Structured diff data:
───

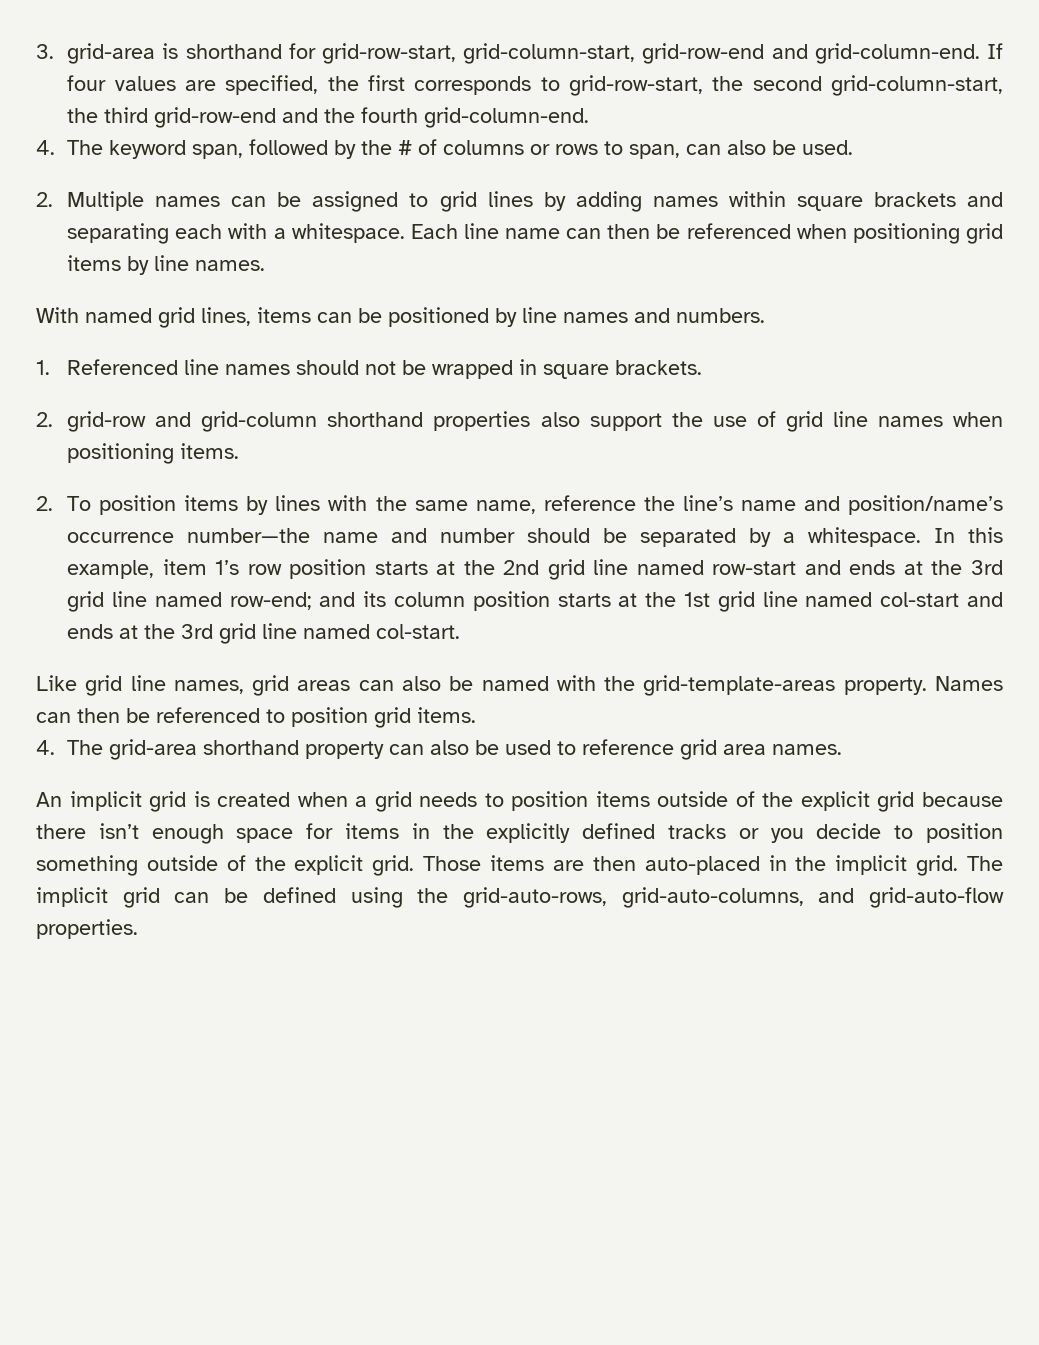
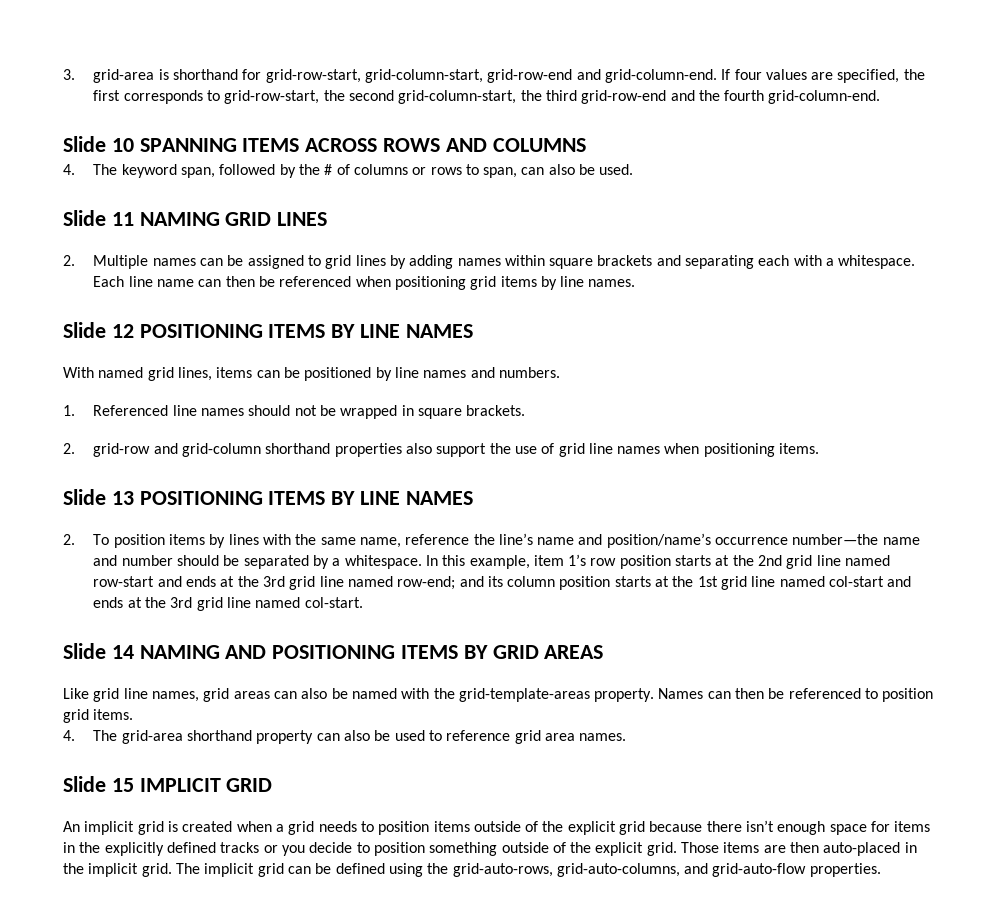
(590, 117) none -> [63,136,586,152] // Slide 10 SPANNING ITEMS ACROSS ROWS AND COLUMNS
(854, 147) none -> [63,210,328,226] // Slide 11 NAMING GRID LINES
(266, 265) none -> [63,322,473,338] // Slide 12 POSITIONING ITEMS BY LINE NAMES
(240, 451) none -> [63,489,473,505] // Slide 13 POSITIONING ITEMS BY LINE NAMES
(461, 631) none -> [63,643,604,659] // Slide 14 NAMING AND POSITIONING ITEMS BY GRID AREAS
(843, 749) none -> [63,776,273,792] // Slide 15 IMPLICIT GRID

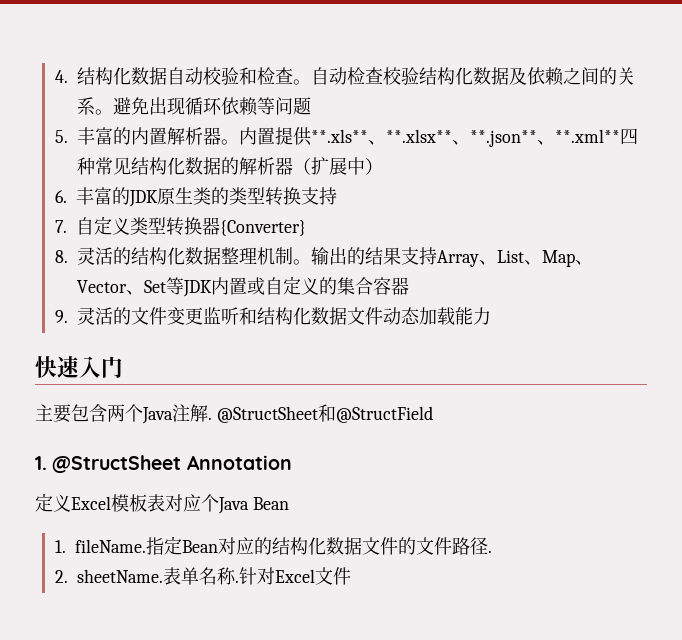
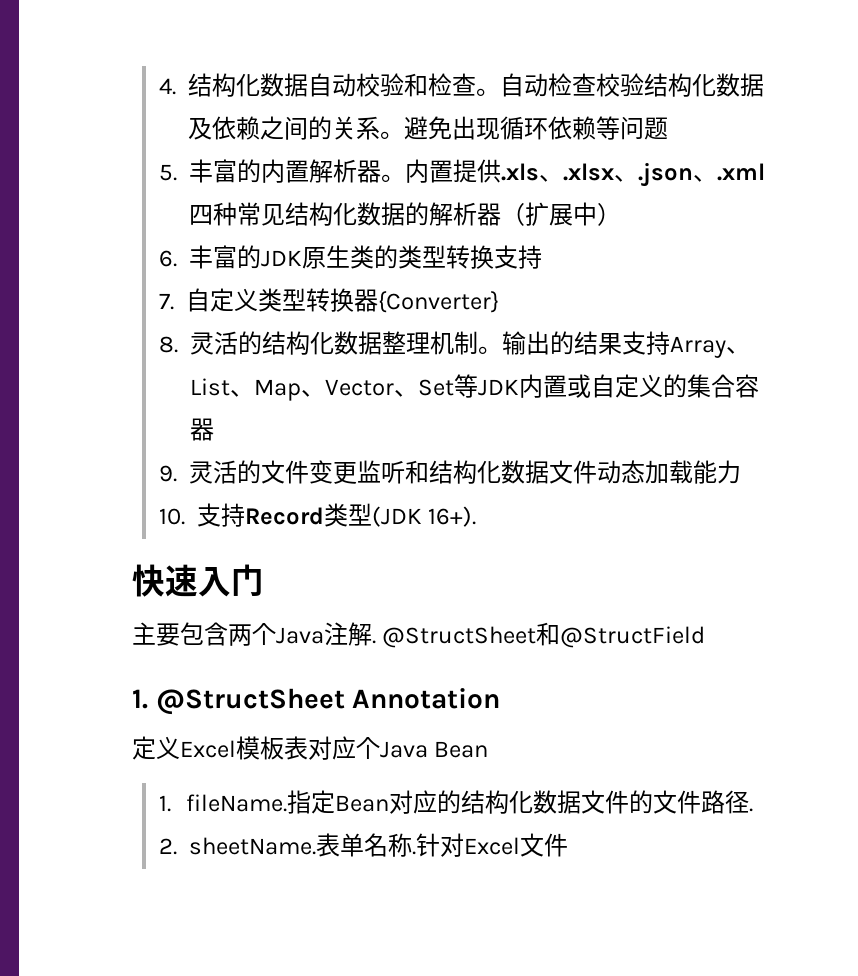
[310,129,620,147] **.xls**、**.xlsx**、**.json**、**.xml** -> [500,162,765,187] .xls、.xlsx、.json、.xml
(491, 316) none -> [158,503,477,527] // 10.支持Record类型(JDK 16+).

───

Task description: The answer must contain only the lines from the one with "[310,129,620,147] **.xls**、**.xlsx**、**.json**、**.xml** ->" to the end of the entries above, each written out exactly.

Answer box:
[310,129,620,147] **.xls**、**.xlsx**、**.json**、**.xml** -> [500,162,765,187] .xls、.xlsx、.json、.xml
(491, 316) none -> [158,503,477,527] // 10.支持Record类型(JDK 16+).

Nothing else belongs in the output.